As a side note: JVM benchmarks is using JMH while the native one is using homemade. Would it be possible to provide a single implementation for all platforms?

raniejade avatar Mar 11 '20 09:03 raniejade

@qurbonzoda can you tell me which one is the correct value?

raniejade avatar Mar 13 '20 13:03 raniejade

I believe the difference is related to the fact that in warmup phase time is measured after each invocation, see code. The warmup phase allows us to evaluate number of cycles per iterationTime. While in iteration phase information from warmup is used to invoke the benchmark method known number of times.

Hence, if getTimeNanos() takes significant amount of time comparing to the benchmark method, warmup phase gives less accurate results. In brief, the quicker benchmark method is, the less accurate warmup becomes.

qurbonzoda avatar Aug 22 '20 02:08 qurbonzoda

JVM benchmarks is using JMH while the native one is using homemade.

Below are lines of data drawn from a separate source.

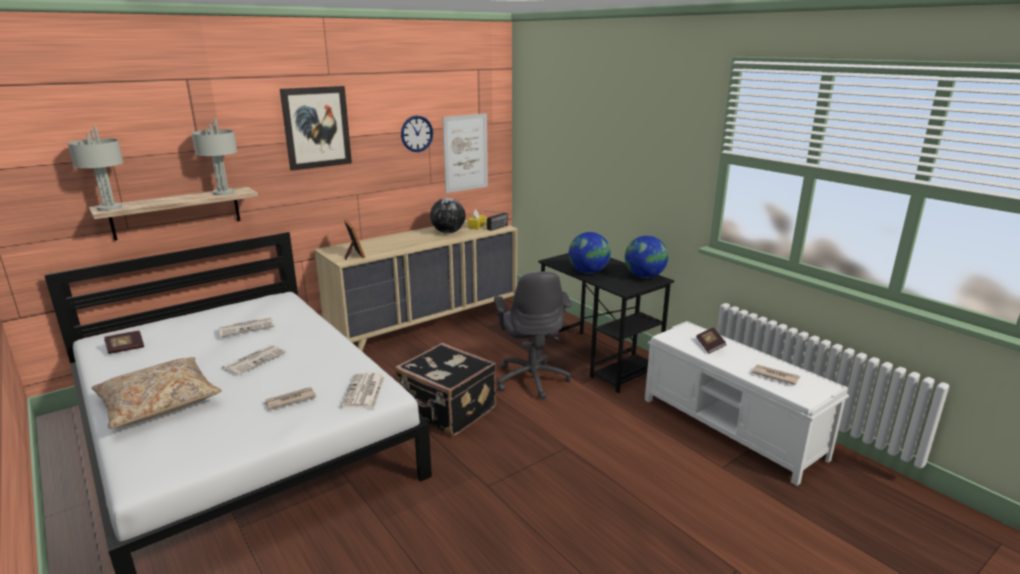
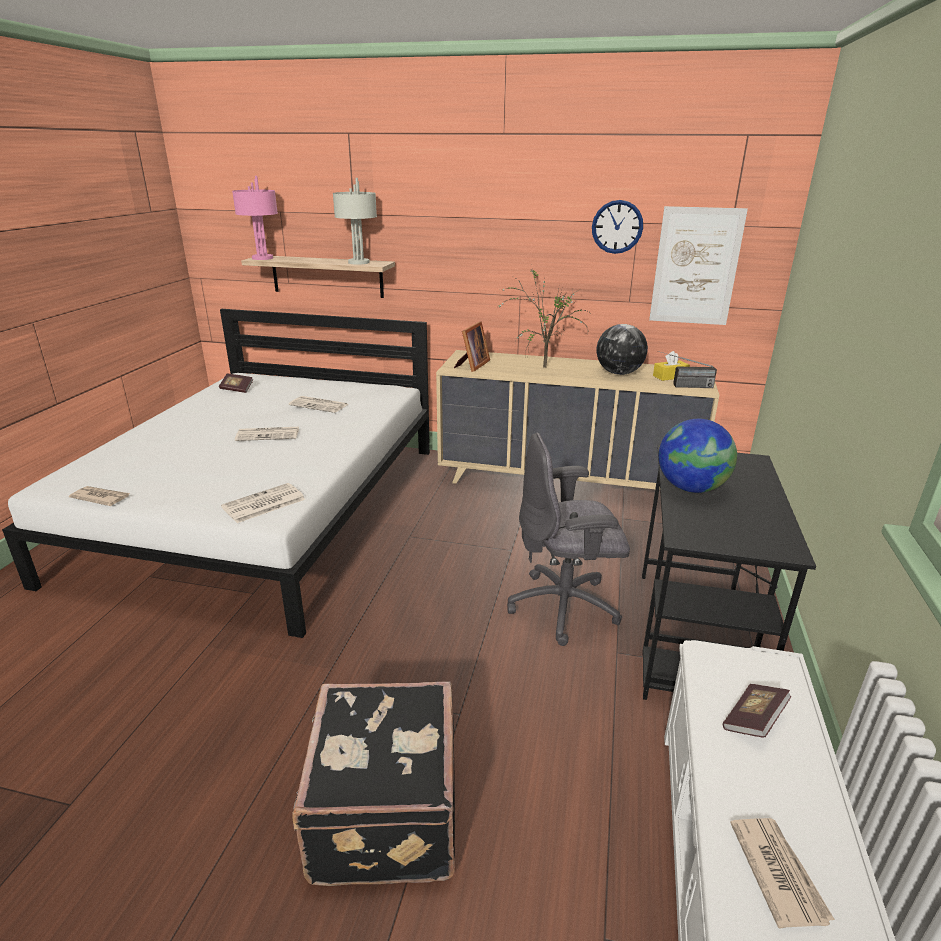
camera: 50 degrees right, 5 degrees up
grey table lamp [67,126,124,211] -> pink table lamp [232,176,278,260]
beige pillow [91,357,222,429] -> none
newspaper [264,387,316,410] -> newspaper moved to [69,486,130,506]
picture [280,86,352,171] -> none
black suitcase [395,343,496,436] -> black suitcase moved to [292,681,455,886]
grey office chair [494,272,572,400] -> grey office chair turned 45 degrees clockwise [507,433,630,646]
globe [625,236,668,278] -> none
none -> potted plant [498,269,589,368]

Would it be possible to provide a single implementation for all platforms?

We try to use existing tools if they are of high quality. Having a single implementation for all platforms may not be a good idea as they run in different environments with specific characteristics. We plan to improve K/N benchmarking implementation in coming releases and this issue tracks that.